Content starts
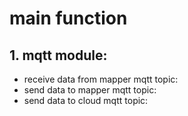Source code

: # main function

## 1. mqtt module:
- receive data from mapper
  mqtt topic: 
- send data to mapper
  mqtt topic:
- send data to cloud
  mqtt topic:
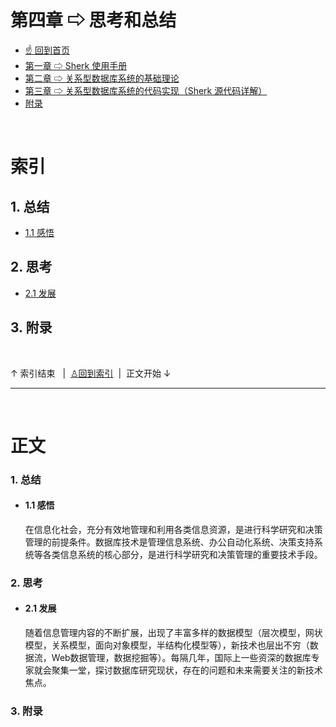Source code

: # 第四章 ⇨ 思考和总结

- [☝ 回到首页](https://github.com/Lvsi-China/Sherk)
- [第一章 ⇨ Sherk 使用手册](https://github.com/Lvsi-China/Sherk/blob/master/docs/README.chapter1.md)
- [第二章 ⇨ 关系型数据库系统的基础理论](https://github.com/Lvsi-China/Sherk/blob/master/docs/README.chapter2.md)
- [第三章 ⇨ 关系型数据库系统的代码实现（Sherk 源代码详解）](https://github.com/Lvsi-China/Sherk/blob/master/docs/README.chapter3.md)
- [附录](https://github.com/Lvsi-China/Sherk/blob/master/docs/README.appendix.md)

<br/>


# <span id="article-index">索引</span>

## 1. 总结

- [1.1 感悟](https://github.com/Lvsi-China/Sherk/blob/master/docs/README.section3.index.md)

## 2. 思考

- [2.1 发展](https://github.com/Lvsi-China/Sherk/blob/master/docs/README.section3.index.md)

## 3. 附录


<br/>

↑ 索引结束 &nbsp; | &nbsp;[♙回到索引](#article-index)  &nbsp;|&nbsp; 正文开始 ↓

---

<br/>

# 正文

### 1. 总结

- #### 1.1 感悟
    在信息化社会，充分有效地管理和利用各类信息资源，是进行科学研究和决策管理的前提条件。数据库技术是管理信息系统、办公自动化系统、决策支持系统等各类信息系统的核心部分，是进行科学研究和决策管理的重要技术手段。

### 2. 思考

- #### 2.1 发展
    随着信息管理内容的不断扩展，出现了丰富多样的数据模型（层次模型，网状模型，关系模型，面向对象模型，半结构化模型等），新技术也层出不穷（数据流，Web数据管理，数据挖掘等）。每隔几年，国际上一些资深的数据库专家就会聚集一堂，探讨数据库研究现状，存在的问题和未来需要关注的新技术焦点。

### 3. 附录

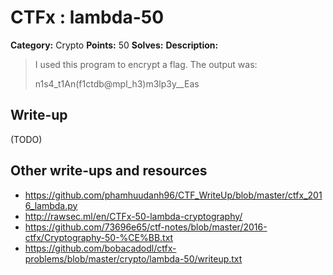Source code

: # CTFx : lambda-50

**Category:** Crypto
**Points:** 50
**Solves:** 
**Description:**

> I used this program to encrypt a flag. The output was: 
> 
> n1s4_t1An(f1ctdb@mpl_h3)m3lp3y__Eas

## Write-up

(TODO)

## Other write-ups and resources

* https://github.com/phamhuudanh96/CTF_WriteUp/blob/master/ctfx_2016_lambda.py
* http://rawsec.ml/en/CTFx-50-lambda-cryptography/
* https://github.com/73696e65/ctf-notes/blob/master/2016-ctfx/Cryptography-50-%CE%BB.txt
* https://github.com/bobacadodl/ctfx-problems/blob/master/crypto/lambda-50/writeup.txt
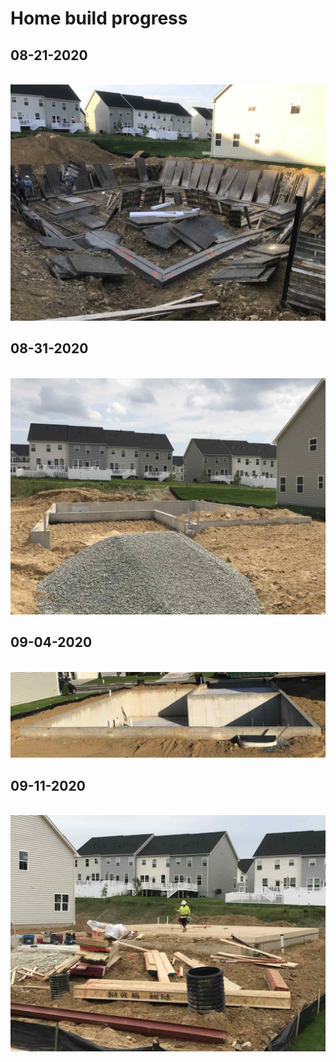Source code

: # Home build progress

## 08-21-2020

<br>

<div align="center">

  <img src="/assets/img/house/01.jpg" />

</div>

## 08-31-2020

<br>

<div align="center">

  <img src="/assets/img/house/02.jpg" />

</div>

## 09-04-2020

<br>

<div align="center">

  <img src="/assets/img/house/03.jpg" />

</div>

## 09-11-2020

<br>

<div align="center">

  <img src="/assets/img/house/04.jpg" />

</div>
Content ends
**Task statement:** Extract every line of the listing above that contains the string "index".

**Answer box:**
# <span id="article-index">索引</span>
- [1.1 感悟](https://github.com/Lvsi-China/Sherk/blob/master/docs/README.section3.index.md)
- [2.1 发展](https://github.com/Lvsi-China/Sherk/blob/master/docs/README.section3.index.md)
↑ 索引结束 &nbsp; | &nbsp;[♙回到索引](#article-index)  &nbsp;|&nbsp; 正文开始 ↓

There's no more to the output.